» **Skeletal landmark data**
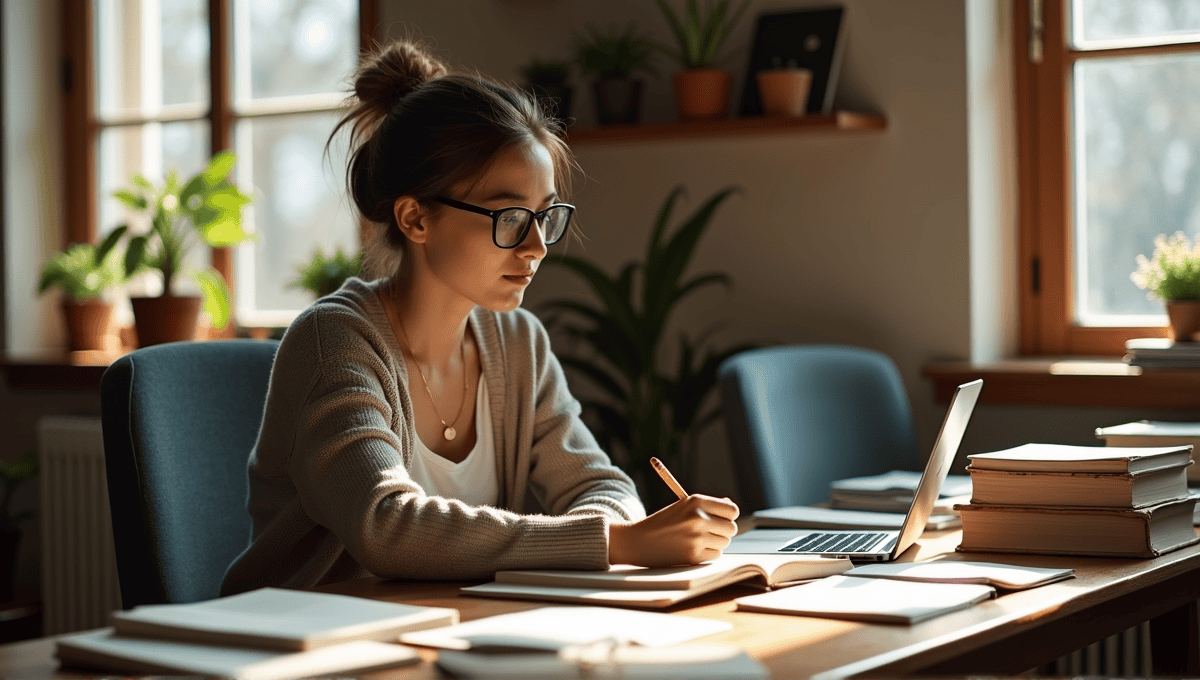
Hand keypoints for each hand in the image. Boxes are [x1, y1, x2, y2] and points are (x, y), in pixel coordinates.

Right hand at [608, 494, 739, 566]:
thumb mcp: (683, 506)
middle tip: (710, 531)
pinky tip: (693, 549)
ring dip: (715, 543)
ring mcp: (696, 538)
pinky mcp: (693, 555)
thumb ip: (708, 506)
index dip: (729, 516)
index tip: (723, 519)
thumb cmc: (663, 522)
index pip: (732, 510)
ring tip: (697, 539)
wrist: (638, 541)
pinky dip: (708, 553)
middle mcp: (698, 518)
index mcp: (696, 501)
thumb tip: (731, 509)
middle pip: (731, 528)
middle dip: (723, 531)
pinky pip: (715, 555)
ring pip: (724, 542)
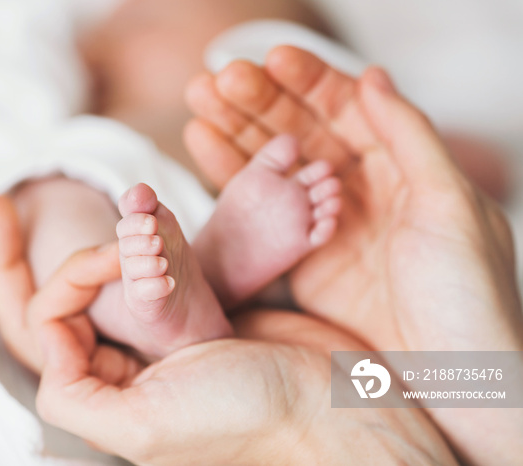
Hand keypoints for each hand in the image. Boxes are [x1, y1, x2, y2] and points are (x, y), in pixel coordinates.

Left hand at [0, 197, 455, 465]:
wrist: (327, 401)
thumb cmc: (243, 417)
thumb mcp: (144, 425)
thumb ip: (76, 399)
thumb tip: (50, 346)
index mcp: (108, 394)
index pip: (54, 327)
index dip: (68, 285)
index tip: (107, 261)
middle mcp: (131, 366)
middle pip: (84, 298)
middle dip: (96, 259)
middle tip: (130, 234)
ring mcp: (166, 337)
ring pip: (123, 278)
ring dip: (127, 242)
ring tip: (142, 213)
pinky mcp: (201, 313)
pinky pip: (162, 269)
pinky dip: (158, 242)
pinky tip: (160, 223)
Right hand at [184, 47, 522, 463]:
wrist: (454, 380)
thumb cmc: (467, 295)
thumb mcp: (450, 206)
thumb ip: (409, 136)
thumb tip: (370, 76)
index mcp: (403, 167)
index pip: (347, 109)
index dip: (306, 81)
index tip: (266, 61)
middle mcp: (362, 189)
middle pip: (303, 130)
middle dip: (259, 102)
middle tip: (216, 80)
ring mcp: (327, 222)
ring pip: (276, 165)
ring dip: (236, 132)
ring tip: (199, 105)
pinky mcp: (302, 258)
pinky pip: (261, 209)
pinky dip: (231, 178)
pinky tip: (204, 147)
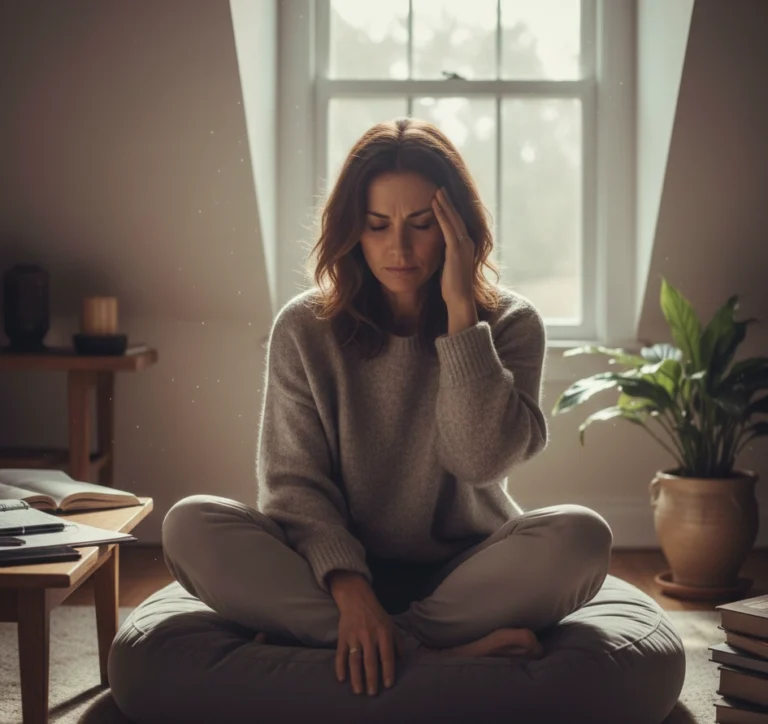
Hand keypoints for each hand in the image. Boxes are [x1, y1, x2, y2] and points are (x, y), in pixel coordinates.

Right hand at [335, 587, 405, 695]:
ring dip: (356, 677)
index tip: (388, 685)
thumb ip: (398, 642)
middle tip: (373, 693)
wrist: (356, 599)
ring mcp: (354, 637)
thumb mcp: (391, 625)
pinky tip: (341, 679)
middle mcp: (369, 636)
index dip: (388, 671)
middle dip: (371, 679)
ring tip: (359, 691)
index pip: (387, 656)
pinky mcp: (342, 637)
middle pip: (370, 661)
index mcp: (383, 633)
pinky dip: (340, 667)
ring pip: (355, 660)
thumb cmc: (377, 614)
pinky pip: (340, 654)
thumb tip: (402, 660)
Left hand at [432, 187, 476, 313]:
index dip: (450, 210)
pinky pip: (448, 228)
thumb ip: (445, 254)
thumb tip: (436, 248)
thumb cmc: (451, 286)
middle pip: (457, 217)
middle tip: (440, 188)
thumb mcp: (447, 265)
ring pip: (453, 219)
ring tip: (437, 191)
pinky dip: (442, 215)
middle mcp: (467, 243)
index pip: (457, 223)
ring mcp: (463, 246)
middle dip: (448, 202)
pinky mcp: (456, 250)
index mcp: (466, 246)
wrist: (459, 299)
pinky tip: (435, 205)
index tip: (441, 198)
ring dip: (445, 204)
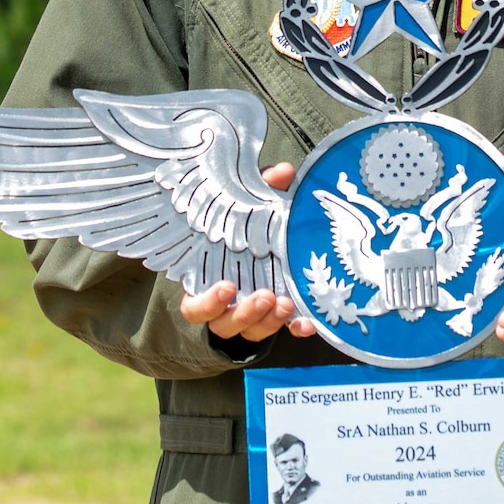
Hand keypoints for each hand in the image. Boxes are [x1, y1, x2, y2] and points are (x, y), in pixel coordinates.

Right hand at [178, 161, 315, 341]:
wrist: (251, 251)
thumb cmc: (240, 231)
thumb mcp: (246, 211)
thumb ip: (259, 193)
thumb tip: (284, 171)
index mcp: (205, 283)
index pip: (196, 306)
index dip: (208, 302)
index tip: (227, 286)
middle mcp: (223, 308)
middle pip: (226, 324)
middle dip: (246, 313)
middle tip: (265, 296)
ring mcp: (247, 318)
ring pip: (251, 332)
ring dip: (269, 321)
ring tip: (286, 303)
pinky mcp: (270, 321)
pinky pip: (280, 332)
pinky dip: (293, 329)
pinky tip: (307, 325)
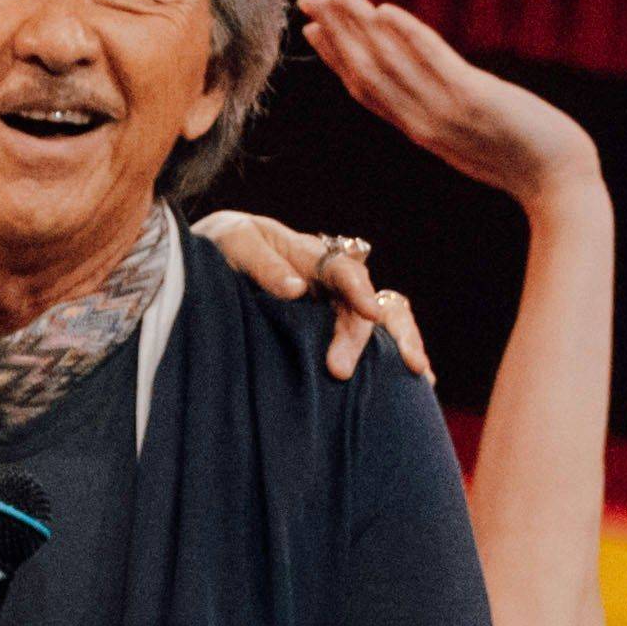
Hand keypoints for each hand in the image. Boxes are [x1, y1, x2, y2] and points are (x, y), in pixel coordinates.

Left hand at [191, 209, 433, 384]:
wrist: (206, 258)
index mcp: (309, 256)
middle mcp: (331, 283)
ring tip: (418, 376)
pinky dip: (394, 361)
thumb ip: (262, 264)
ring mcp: (333, 308)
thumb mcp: (234, 242)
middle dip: (361, 336)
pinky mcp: (326, 333)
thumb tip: (296, 290)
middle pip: (367, 304)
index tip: (368, 311)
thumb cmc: (220, 245)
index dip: (359, 290)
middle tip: (339, 371)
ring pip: (382, 321)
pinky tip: (420, 383)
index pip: (344, 271)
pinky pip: (368, 343)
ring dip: (399, 346)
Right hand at [295, 0, 600, 211]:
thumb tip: (436, 96)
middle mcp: (423, 122)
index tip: (311, 32)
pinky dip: (407, 36)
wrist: (562, 184)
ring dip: (357, 26)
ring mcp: (445, 111)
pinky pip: (433, 62)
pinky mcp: (475, 98)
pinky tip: (385, 11)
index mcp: (420, 130)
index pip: (367, 91)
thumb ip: (446, 117)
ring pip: (389, 64)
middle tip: (308, 0)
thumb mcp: (474, 138)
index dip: (335, 59)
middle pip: (366, 73)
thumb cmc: (527, 162)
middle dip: (335, 34)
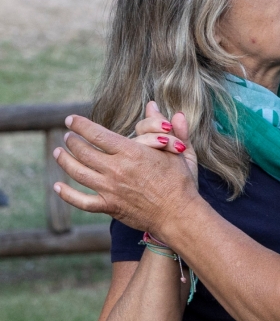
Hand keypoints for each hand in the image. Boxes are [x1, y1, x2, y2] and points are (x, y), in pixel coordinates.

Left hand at [52, 115, 200, 237]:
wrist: (179, 215)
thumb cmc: (182, 182)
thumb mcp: (179, 150)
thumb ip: (165, 126)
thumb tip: (153, 105)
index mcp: (131, 152)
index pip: (97, 133)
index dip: (80, 125)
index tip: (71, 120)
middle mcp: (116, 169)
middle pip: (83, 151)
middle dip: (72, 141)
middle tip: (68, 136)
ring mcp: (110, 189)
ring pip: (77, 172)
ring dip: (64, 160)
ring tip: (58, 153)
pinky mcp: (110, 207)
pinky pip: (81, 201)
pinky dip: (67, 194)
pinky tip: (57, 187)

» **What the exercise asks**
Lines in the data that hold "Left" must be located and copied.

» **Reply**
Left hand at [0, 197, 455, 465]:
Left hand at [432, 187, 476, 313]:
Left hand at [191, 209, 433, 384]:
Left hand at [52, 115, 200, 237]:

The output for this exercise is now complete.